159 Vienna street names have dubious history
Vienna has 159 streets named after controversial historical figures - some of which could be changed if local councils and residents agree.
Historian Oliver Rathkolb said there are “plenty” of streets that could be candidates for renaming. For the past two years he has researched the origins of Viennese street names in a project initiated by the University of Vienna and Vienna city council, which was submitted for the first time on Wednesday.
A street in Vienna’s 23rd district, named after the founder of the Porsche car company Ferdinand Porsche, makes the list as Porsche was a member of the German Nazi party and the SS.
Austrian cyclist Franz "Ferry” Dusika was also a member of the Nazi party and took over a Jewish owned bike shop in 1938 - he has a street named after him in the 22nd district and a stadium in the 2nd district.
Rathkolb said he did not want to be involved in any discussions about which streets should have new names, as this was up to the individual district councils and residents. He said the aim is to stimulate a debate and that many residents in fact have no idea who their street is named after.
He added that he was surprised by the number of streets still named after controversial figures - and that some had this honour due to efforts by lobbyists and associations - such as the now little-known opera singer Josef von Manowarda who was “a fervent anti-Semite and Hitler admirer”.

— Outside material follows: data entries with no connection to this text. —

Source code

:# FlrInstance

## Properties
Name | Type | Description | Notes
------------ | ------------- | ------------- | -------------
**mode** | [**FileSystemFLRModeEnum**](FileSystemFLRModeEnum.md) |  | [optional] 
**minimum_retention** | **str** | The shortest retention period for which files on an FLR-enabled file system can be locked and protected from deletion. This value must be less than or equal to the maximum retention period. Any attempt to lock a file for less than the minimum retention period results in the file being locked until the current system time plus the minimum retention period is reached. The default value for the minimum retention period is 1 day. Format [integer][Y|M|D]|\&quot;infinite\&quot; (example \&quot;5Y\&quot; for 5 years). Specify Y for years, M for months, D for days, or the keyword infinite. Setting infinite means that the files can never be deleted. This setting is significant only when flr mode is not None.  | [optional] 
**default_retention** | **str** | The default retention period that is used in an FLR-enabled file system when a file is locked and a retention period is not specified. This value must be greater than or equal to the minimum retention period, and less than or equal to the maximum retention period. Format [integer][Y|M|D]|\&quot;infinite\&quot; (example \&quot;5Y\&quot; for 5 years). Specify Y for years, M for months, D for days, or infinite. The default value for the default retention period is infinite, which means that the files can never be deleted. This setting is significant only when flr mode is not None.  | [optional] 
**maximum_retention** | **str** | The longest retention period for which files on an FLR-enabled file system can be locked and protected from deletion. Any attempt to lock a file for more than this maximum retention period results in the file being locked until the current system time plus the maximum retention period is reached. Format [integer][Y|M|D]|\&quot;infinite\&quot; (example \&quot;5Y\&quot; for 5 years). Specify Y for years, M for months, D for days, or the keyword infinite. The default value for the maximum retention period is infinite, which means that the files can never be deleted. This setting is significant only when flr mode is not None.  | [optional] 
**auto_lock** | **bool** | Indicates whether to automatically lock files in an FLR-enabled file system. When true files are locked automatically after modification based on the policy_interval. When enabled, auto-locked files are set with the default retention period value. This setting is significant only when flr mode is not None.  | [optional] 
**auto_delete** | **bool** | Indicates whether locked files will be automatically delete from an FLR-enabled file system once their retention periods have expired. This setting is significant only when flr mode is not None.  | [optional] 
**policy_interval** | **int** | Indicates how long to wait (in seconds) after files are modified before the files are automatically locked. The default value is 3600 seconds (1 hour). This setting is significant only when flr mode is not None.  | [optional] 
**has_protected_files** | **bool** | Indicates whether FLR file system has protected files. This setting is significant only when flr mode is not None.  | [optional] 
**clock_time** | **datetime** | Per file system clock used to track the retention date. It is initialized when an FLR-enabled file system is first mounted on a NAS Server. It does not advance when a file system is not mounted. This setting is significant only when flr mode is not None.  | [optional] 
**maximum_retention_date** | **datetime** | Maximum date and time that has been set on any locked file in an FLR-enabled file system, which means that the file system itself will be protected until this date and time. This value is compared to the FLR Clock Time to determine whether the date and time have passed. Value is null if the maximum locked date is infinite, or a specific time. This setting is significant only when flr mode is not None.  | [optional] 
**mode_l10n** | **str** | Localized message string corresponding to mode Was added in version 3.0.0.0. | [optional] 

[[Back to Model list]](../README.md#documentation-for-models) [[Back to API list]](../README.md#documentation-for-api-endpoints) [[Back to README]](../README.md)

Next year international attention will focus on Vienna’s Stadthalle on Roland Rainer Square, which is hosting the European Song Contest. Rainer, an Austrian architect, is included in the list of names deemed “worthy of discussion”, as he was a member of the Nazi party and endorsed their policies in his writings.

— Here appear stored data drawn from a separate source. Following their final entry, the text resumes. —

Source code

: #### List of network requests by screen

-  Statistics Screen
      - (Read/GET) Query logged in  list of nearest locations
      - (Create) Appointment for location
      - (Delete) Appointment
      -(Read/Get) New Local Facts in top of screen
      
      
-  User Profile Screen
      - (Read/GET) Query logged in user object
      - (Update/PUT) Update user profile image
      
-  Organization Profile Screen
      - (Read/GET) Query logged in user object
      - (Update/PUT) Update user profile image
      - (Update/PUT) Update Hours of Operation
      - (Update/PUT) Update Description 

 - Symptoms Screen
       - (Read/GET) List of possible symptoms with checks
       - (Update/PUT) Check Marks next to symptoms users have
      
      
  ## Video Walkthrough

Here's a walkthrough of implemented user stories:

In 2012, after years of debate, the name of anti-Semitic mayor Karl Lueger was removed from a section of one of Vienna's most famous streets, the Ring Boulevard. It is now known as Universitätsring, (University Ring).
Lueger was mayor of the city from 1897 to 1910, and was a major influence on the young Adolf Hitler.
At the time, city officials said that renaming streets was an unusual step to take, as the names reflect Vienna's history, good and bad.